Post by Ann » Fri Jul 13, 2012 4:19 am

So instead of distance, let's talk about size. A nearby object is typically large, while a distant object is typically small. (Yes... I imagine you have thought about that yourself.)

So if a relatively distant galaxy (distant compared with M31) like NGC 4565 has small, rather faint, scattered clusters, then a given set of equipment may not see those clusters. The same equipment will see similar clusters in M31, because they appear larger and brighter in the sky.

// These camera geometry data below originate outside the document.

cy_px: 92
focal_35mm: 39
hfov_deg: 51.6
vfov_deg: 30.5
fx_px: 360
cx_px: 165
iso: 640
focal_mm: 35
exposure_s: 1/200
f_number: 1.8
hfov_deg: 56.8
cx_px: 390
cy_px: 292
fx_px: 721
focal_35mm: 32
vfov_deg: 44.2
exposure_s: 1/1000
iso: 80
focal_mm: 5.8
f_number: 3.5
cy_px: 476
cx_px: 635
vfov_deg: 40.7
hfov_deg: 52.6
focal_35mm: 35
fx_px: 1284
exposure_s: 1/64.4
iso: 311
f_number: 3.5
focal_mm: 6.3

Of course you are right that the choice of filters and processing is critical. I always thought that HST "diminished" the arms of M81 in this 2007 image, even though it is a three-color picture where a blue filter has been used, along with a clear and an infrared one. Compare the Hubble image with this Giovanni Benintende picture of M81 from a year earlier.

The point I've been trying to make is that it's only lately that I have seen pictures of NGC 4565 that clearly bring out a blue population in that galaxy. Admittedly the ESO image that I have been referring to earlier does show a blue population in NGC 4565, at least if you look at the picture at ESO's own site and if you look at a moderately high resolution of the picture, like this one. Interestingly, in spite of the fact that the filters used for the ESO image were B, V, R and I, no red emission nebulae are seen. I have to keep insisting that the ESO image makes NGC 4565 look like a very yellow and quite non-blue galaxy to me.
Image
Fascinatingly, this Hubble image of "dusty elliptical" NGC 1316 looks less yellow than the ESO picture of NGC 4565. The filters used for NGC 1316 were B, V and I, the same as for the Hubble picture of M81.

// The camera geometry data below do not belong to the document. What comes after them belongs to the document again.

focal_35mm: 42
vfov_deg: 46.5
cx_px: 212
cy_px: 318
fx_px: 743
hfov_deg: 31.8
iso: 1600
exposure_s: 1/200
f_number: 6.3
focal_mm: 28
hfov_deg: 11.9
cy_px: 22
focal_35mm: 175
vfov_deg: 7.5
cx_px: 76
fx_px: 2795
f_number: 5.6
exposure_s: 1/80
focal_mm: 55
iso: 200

The B-V index for NGC 1316 is +0.89. That's red, but not absolutely relentlessly so. Combined with a U-B index of +0.39, it suggests that there is an enhanced population of at least intermediate stars in NGC 1316 - well, enhanced compared with other ellipticals. And the color indexes of NGC 1316 are bluer than the the ones of M31, which are +0.92 and +0.50! I have to wonder if those very red M31 color indexes take the blue population of that galaxy into account, or if they just describe the population of the large bulge of M31.

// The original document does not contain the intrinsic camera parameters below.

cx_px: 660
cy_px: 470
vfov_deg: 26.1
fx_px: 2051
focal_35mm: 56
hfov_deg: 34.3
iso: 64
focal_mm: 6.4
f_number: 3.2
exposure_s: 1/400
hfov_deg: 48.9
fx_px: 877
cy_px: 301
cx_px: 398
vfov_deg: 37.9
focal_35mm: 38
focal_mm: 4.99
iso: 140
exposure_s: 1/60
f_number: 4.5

And M81 is even redder than M31, at least when it comes to its color index. I have no information about the U-B index of M81, but its B-V index is +0.95 - that is almost ridiculously red for a spiral galaxy with blue arms and emission nebulae! I guess Hubble was telling the truth about M81 after all - it's a very yellow galaxy, with a very large, bright yellow bulge and and elegant and starforming but faint and short arms.